> _Oefentekst_
#####
De rechtbank heeft het beroep op 26 oktober 2021 met behulp van een beeldverbinding op zitting behandeld. Eiseres is verschenen. Verweerder heeft zich laten vertegenwoordigen door zijn gemachtigden.
Na afloop van de behandeling van de zaak ter zitting heeft de rechtbank onmiddellijk ter zitting uitspraak gedaan.

Beslissing

De rechtbank:
- verklaart het beroep gegrond;
- vernietigt het bestreden besluit;
- herroept het primaire besluit en bepaalt dat de tegemoetkoming wordt vastgesteld op
€ 2.143,- (zegge: tweeduizend en honderd en drieënveertig Euro), en bepaalt dat deze uitspraak in de plaats treedt van het vernietigde bestreden besluit;
- draagt verweerder op het betaalde griffierecht van € 48,- aan eiseres te vergoeden.

Overwegingen

1. De rechtbank geeft hiervoor de volgende motivering.
#####
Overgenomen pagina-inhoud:
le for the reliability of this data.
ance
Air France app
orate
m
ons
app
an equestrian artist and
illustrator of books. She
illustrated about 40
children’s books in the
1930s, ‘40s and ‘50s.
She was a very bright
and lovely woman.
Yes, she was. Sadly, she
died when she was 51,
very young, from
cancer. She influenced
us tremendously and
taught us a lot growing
#####
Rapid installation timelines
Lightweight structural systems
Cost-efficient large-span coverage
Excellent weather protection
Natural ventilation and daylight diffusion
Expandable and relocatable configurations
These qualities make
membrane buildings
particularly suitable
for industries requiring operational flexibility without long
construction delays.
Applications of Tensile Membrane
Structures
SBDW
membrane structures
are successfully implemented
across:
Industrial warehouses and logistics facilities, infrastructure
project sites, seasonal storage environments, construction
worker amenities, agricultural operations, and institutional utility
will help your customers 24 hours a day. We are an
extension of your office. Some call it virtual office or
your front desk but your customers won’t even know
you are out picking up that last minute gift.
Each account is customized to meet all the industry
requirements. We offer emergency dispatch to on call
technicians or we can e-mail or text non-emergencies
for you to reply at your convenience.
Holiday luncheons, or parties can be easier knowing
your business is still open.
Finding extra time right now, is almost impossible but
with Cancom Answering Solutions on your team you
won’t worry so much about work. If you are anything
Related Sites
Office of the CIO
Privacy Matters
#####
> _Eisen opdracht_
1. Op welke datum heeft de rechtbank het beroep volgens de uitspraak op zitting behandeld?
2. Haal alstublieft een stuk letterlijk uit de uitspraak van de rechtbank: begin bij de woorden "De rechtbank heeft" en stop na "eiseres te vergoeden.".
3. Zet de uitspraak van de rechtbank voort, te beginnen na de laatste zin die er staat.
De rijen spelen hierbij geen rol.

> _Antwoorden oefening_
1. Op 26 oktober 2021.

2.
De rechtbank heeft het beroep op 26 oktober 2021 met behulp van een beeldverbinding op zitting behandeld. Eiseres is verschenen. Verweerder heeft zich laten vertegenwoordigen door zijn gemachtigden.
Na afloop van de behandeling van de zaak ter zitting heeft de rechtbank onmiddellijk ter zitting uitspraak gedaan.

Beslissing

De rechtbank:
- verklaart het beroep gegrond;
- vernietigt het bestreden besluit;
- herroept het primaire besluit en bepaalt dat de tegemoetkoming wordt vastgesteld op
€ 2.143,- (zegge: tweeduizend en honderd en drieënveertig Euro), en bepaalt dat deze uitspraak in de plaats treedt van het vernietigde bestreden besluit;
- draagt verweerder op het betaalde griffierecht van € 48,- aan eiseres te vergoeden.

3.
2. Verweerder heeft op grond van artikel 5 van de Tijdelijke tegemoetkomingsregeling KO over de periode van 16 maart 2020 tot en met 7 juni 2020 aan eiseres een vergoeding voor de kinderopvang toegekend van € 1.393,- op grond van de op peildatum 6 april 2020 bij de Belastingdienst Toeslagen verwerkte gegevens van eiseres.
3. In vier uitspraken van 28 juli 2021 van de meervoudige kamer van deze rechtbank heeft de rechtbank overwogen dat artikel 5 van de Tijdelijke tegemoetkomingsregeling KO, een onevenredig nadeel oplevert als de tegemoetkoming substantieel afwijkt van het bedrag waar recht op zou bestaan als niet van de peildatum zou worden uitgegaan. In die gevallen heeft de rechtbank overwogen dat artikel 5 buiten toepassing wordt gelaten wegens strijd met het evenredigheidsbeginsel en het vertrouwensbeginsel, omdat in de ministeriele regeling van 9 juni 2020 voor een te beperkte groep een mogelijkheid tot herziening is opengesteld. Voor de precieze overwegingen verwijst de rechtbank naar die uitspraken.
4. Eiseres’ situatie is gelijk aan de zaken waarover door de meervoudige kamer op 28 juli 2021 uitspraak is gedaan. Eiseres heeft in de periode van 16 maart 2020 tot en met 7 juni 2020 contractueel meer uren kinderopvang afgenomen dan op 6 april 2020 bij verweerder bekend was. Dit is tussen partijen ook niet in geschil.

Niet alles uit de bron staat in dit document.